The researchers noted that home oxygen therapy is the most expensive health care expenditure after hospitalization associated with COPD critical care.

“Although the wide confidence intervals around the data do not preclude a benefit of oxygen treatment, the INOX trial and the previous trials considered alone or together do not show the presence of a clear clinical benefit of nocturnal oxygen,” they concluded.

  1. Use of nocturnal oxygen therapy for the management of isolated nocturnal hypoxemia in patients with COPD appeared to have no impact on survival or time to progression to long-term oxygen therapy in the INOX study.

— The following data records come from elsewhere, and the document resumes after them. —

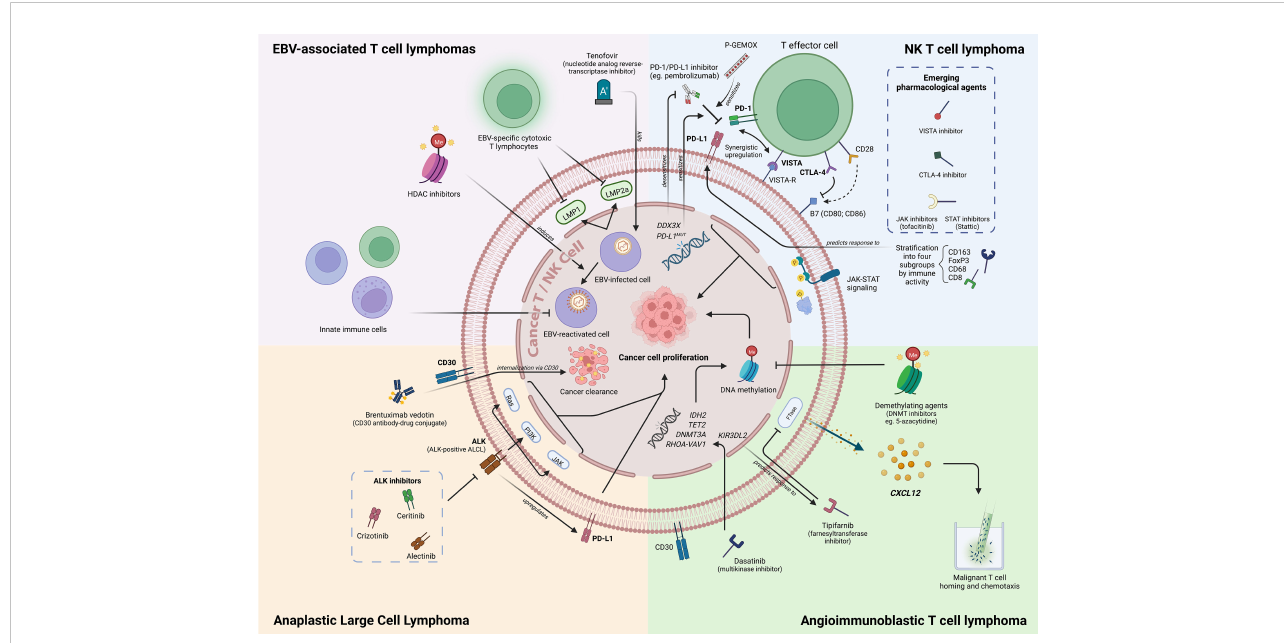
FIGURE 1 An overview of novel biomarkers in PTCL/NKTCL. Figure created with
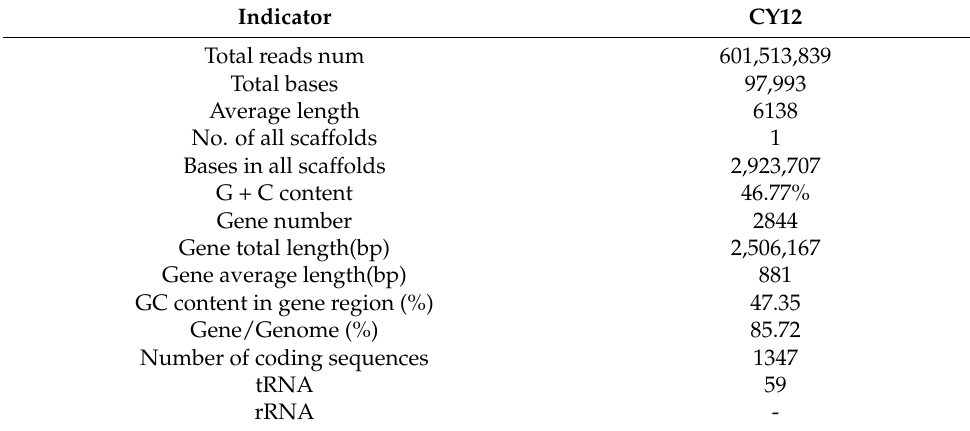
Table 7. General genomic information of the strain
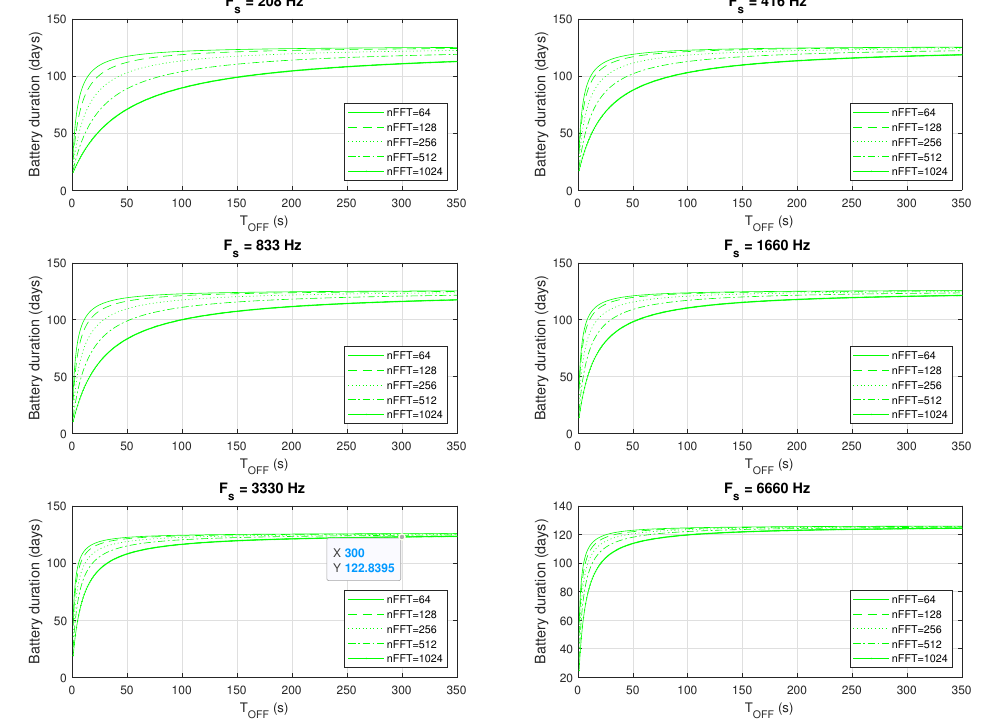
Figure 16. Battery duration for RT controller and operating mode T OFF >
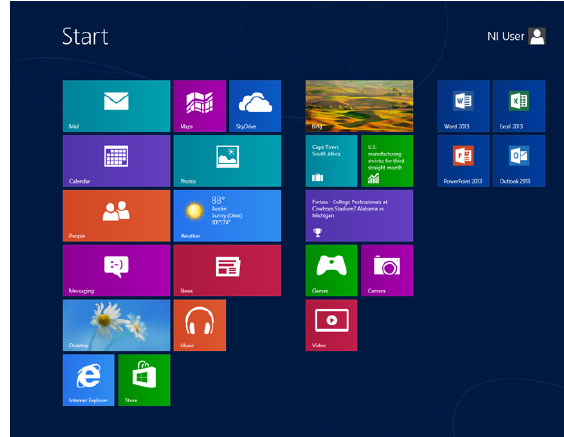
Figure 2. A screenshot of the main user interface in Microsoft’s Windows 8, which makes use of flat design, where boxes, buttons and icons represent applications and functions, but there is no correlation to physical objects in the real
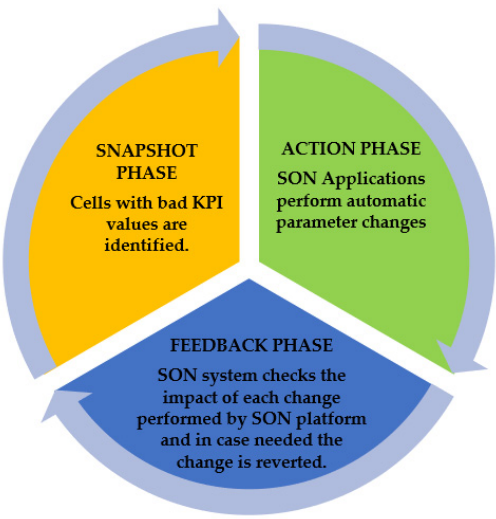
Figure 5. SON loop, basic phases, and lifecycle.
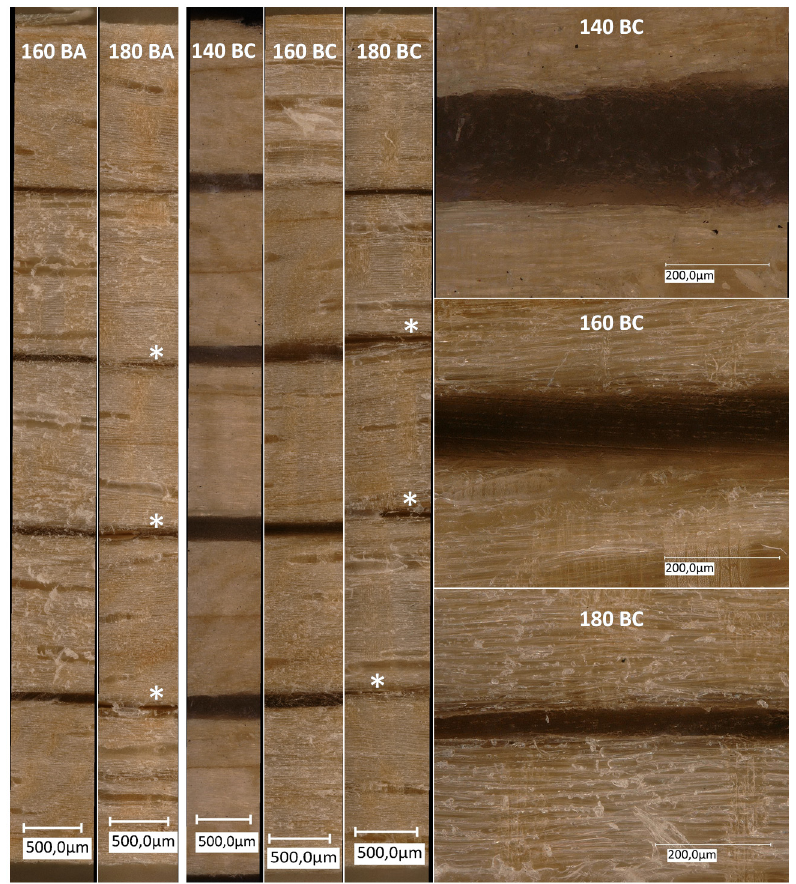
Figure 2. Comparison of birch laminated panel samples produced with amorphous (BA) and semi-crystalline (BC) PLA grades. Asterisks (*) indicate areas of unbonded veneer surfaces.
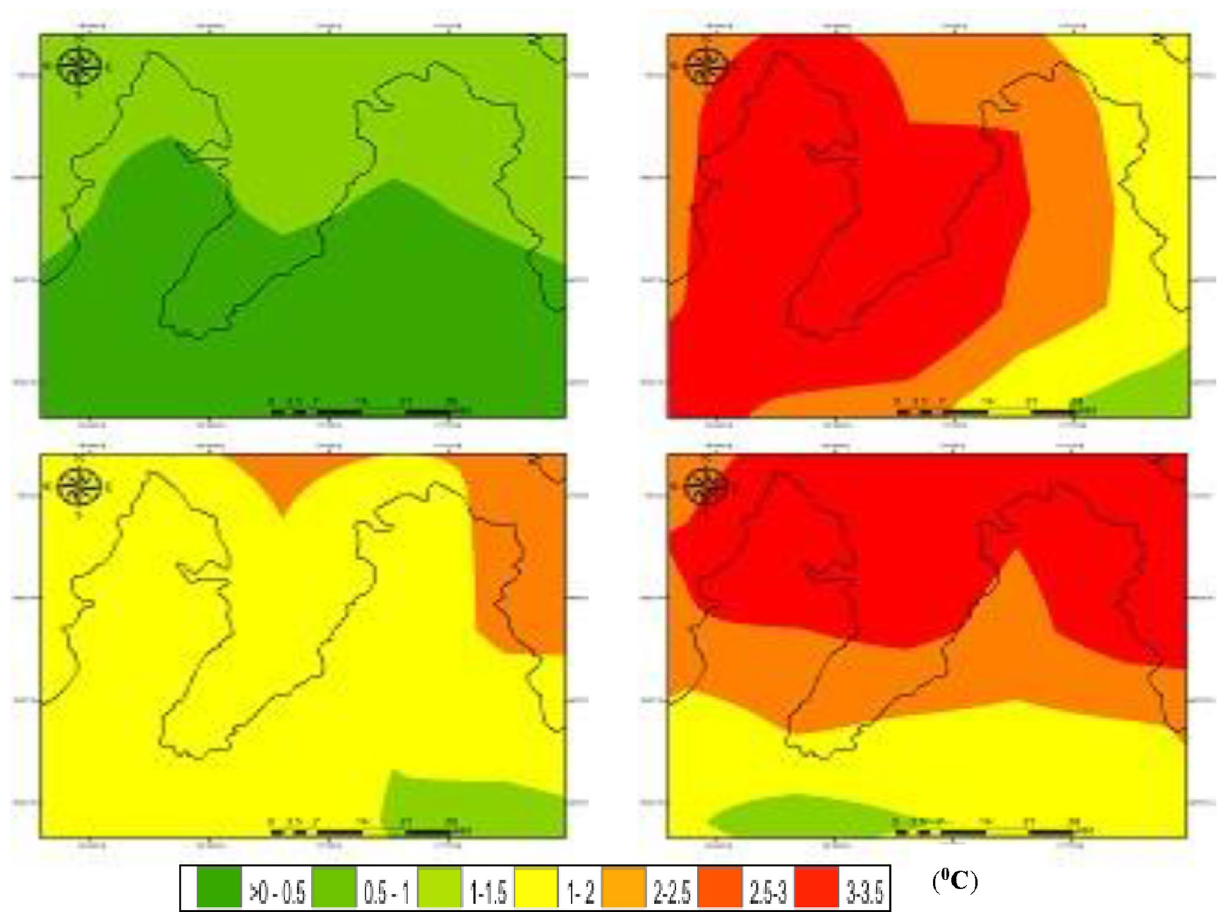
Fig. 4 Spatial changes of seasonal temperature (°C) changes for 2050 (left panel) and 2100 (right panel) to baseline (2010) during the winter (top panel) and summer (bottom panel) under RCP 8.5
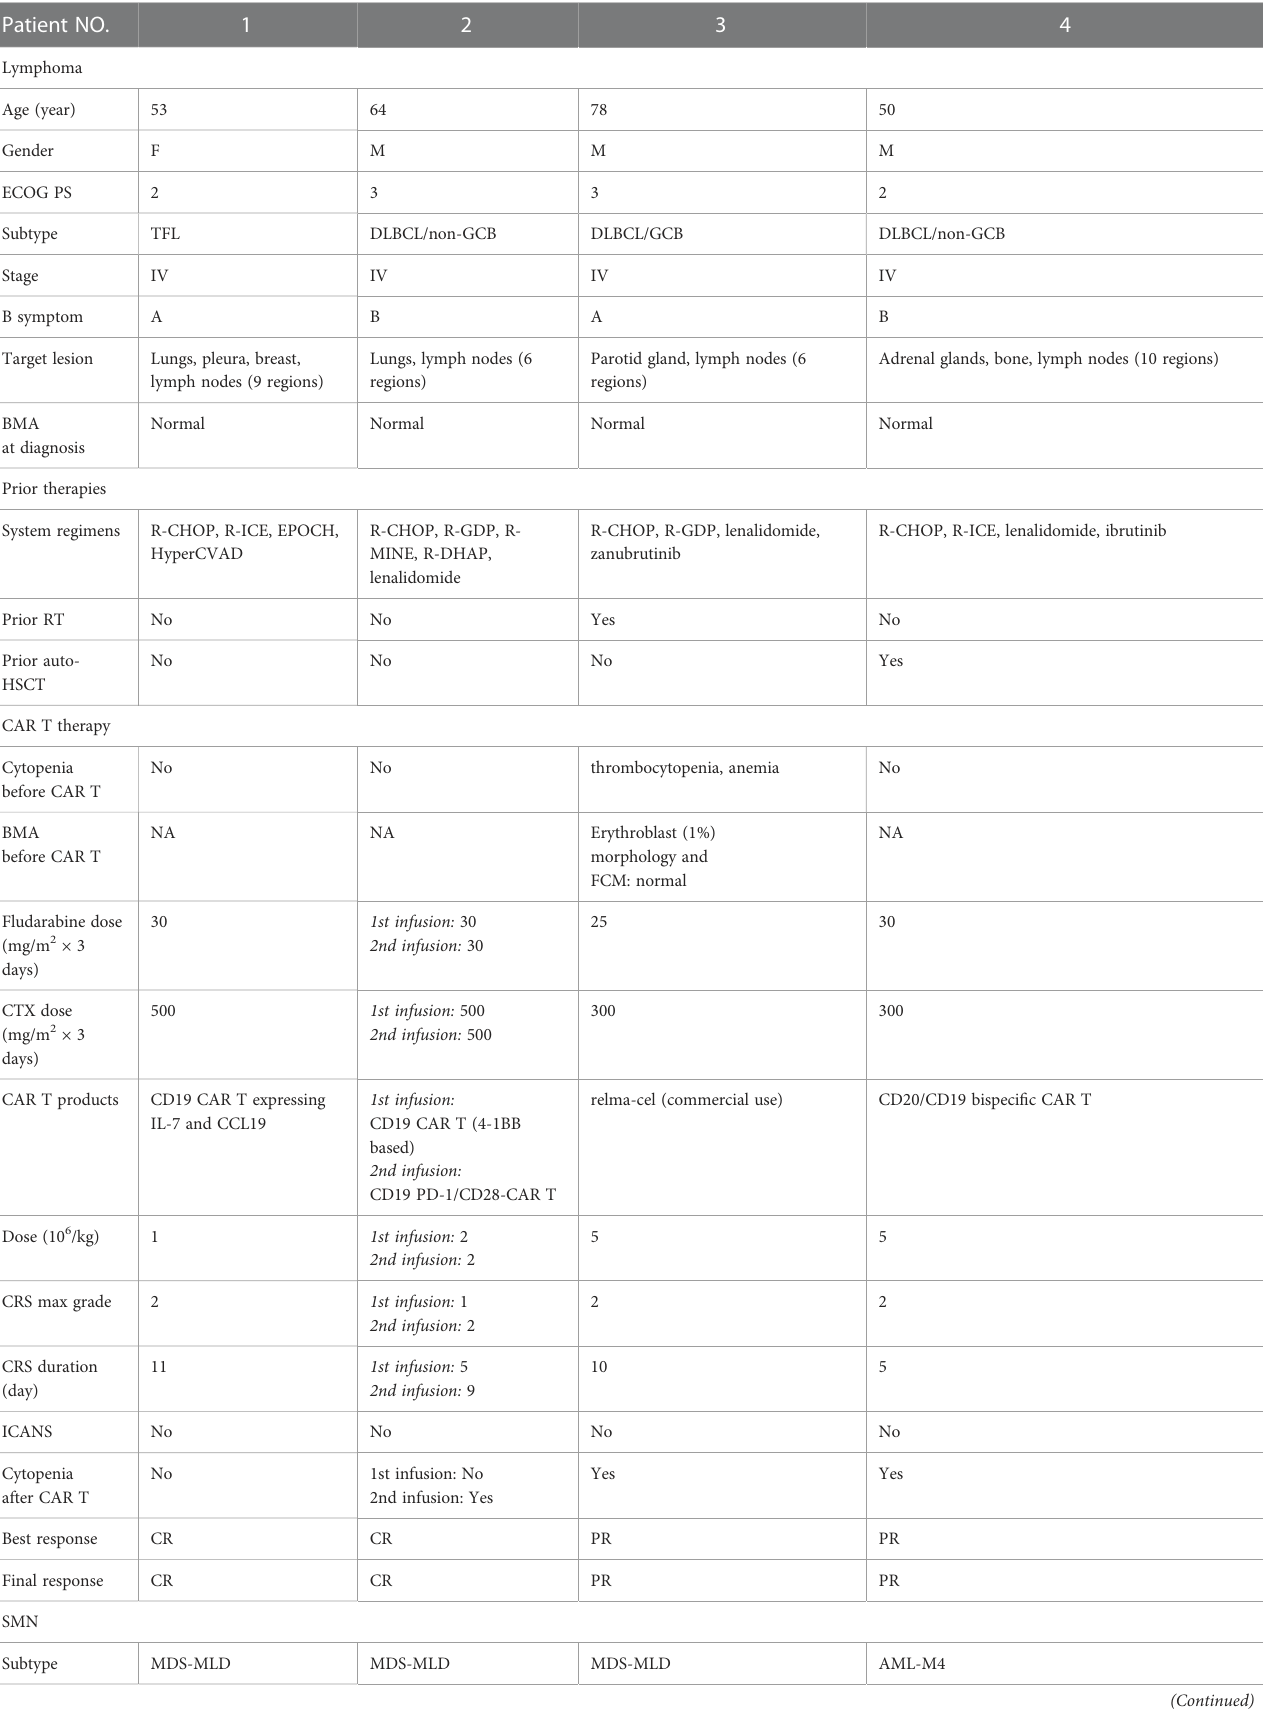
TABLE 1 New patients with SMN after CAR T therapy. Patient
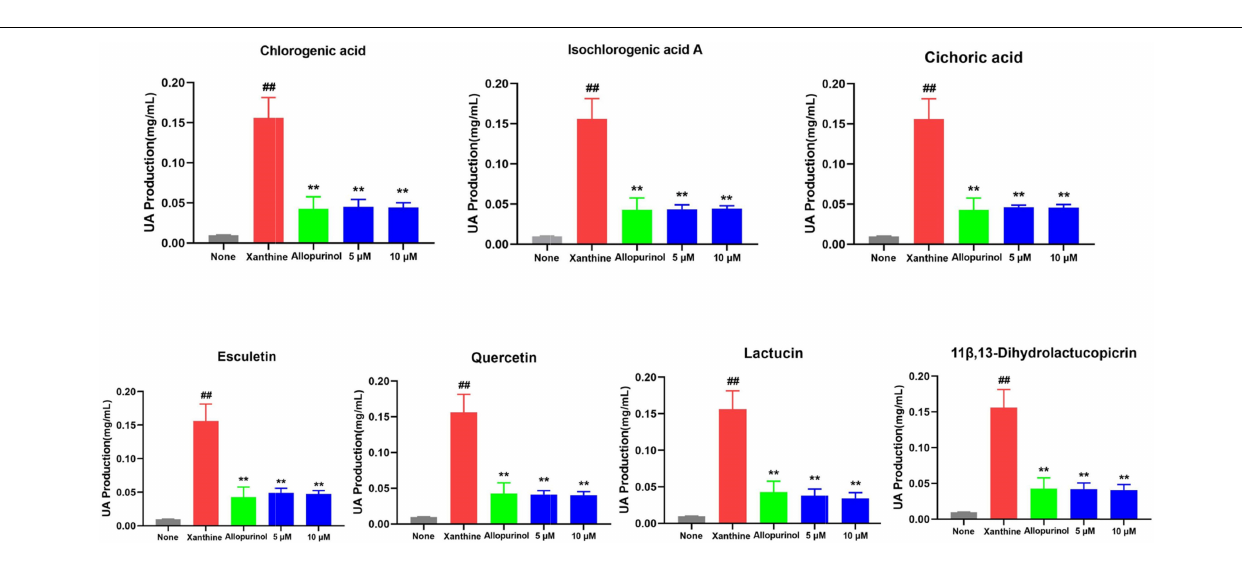
FIGURE 11 | Seven compounds were able to significantly reduce uric acid production and their activity was comparable to that of allopurinol ( p < 0.01, 5 µ M, and 10 µ M). The uric acid(UA)-lowering efficacy of seven compounds from chicory in L02 cells administered with xanthine. ## p < 0.01 vs None group; ** p < 0.01 vs Xanthine group. n = 3, mean ±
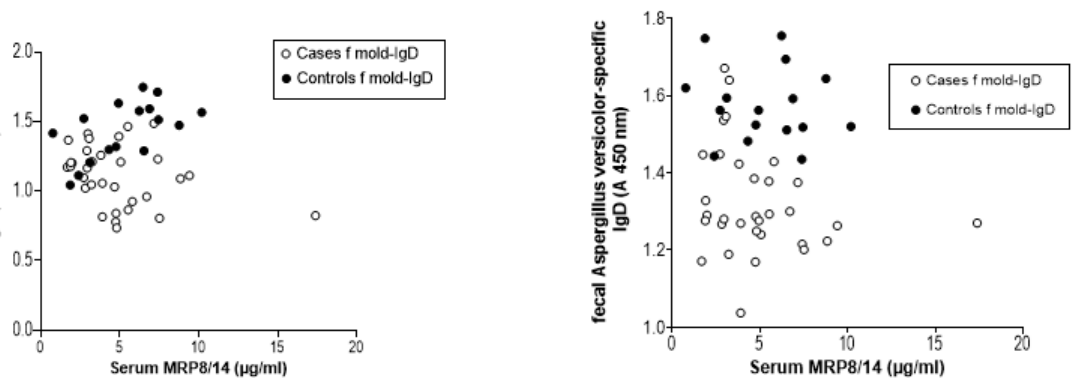
Figure 8. Impact of the protein levels in the coating of the microtiter wells for ROC assays. All the results are from IgD responses of fecal samples against Aspergillus versicolor when plotted against the serum inflammation marker MRP8/14. The amount of the coating extract was studied by conducting the assay either in 1000 or 333 µg/mL of A. versicolor extract.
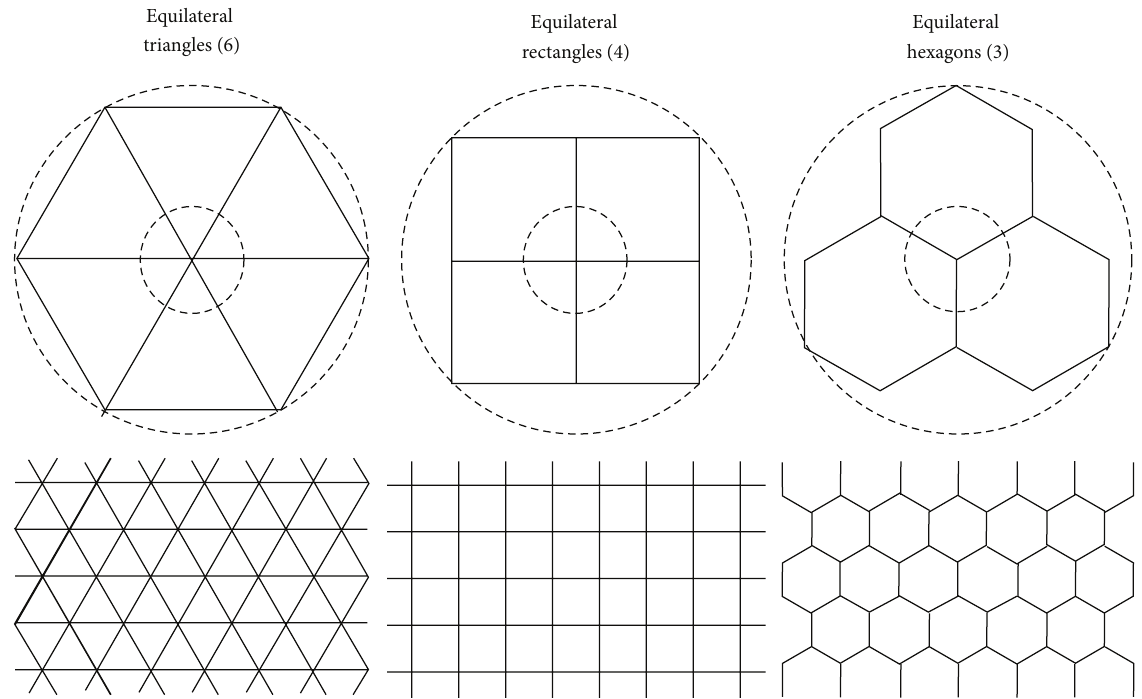
Figure 1: Basic formation and combination formula of a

  2. Due to recruitment and retention issues, the study was underpowered to show mortality and other clinically significant benefits for nocturnal oxygen in COPD patients who do not meet current criteria for treatment with long-term oxygen therapy.

Salynn Boyles, Contributing Writer, BreakingMED™

The INOX trial was supported by the Canadian Institutes of Health Research.

Lacasse reported grants from Canadian Institutes of Health Research, during the conduct of the study.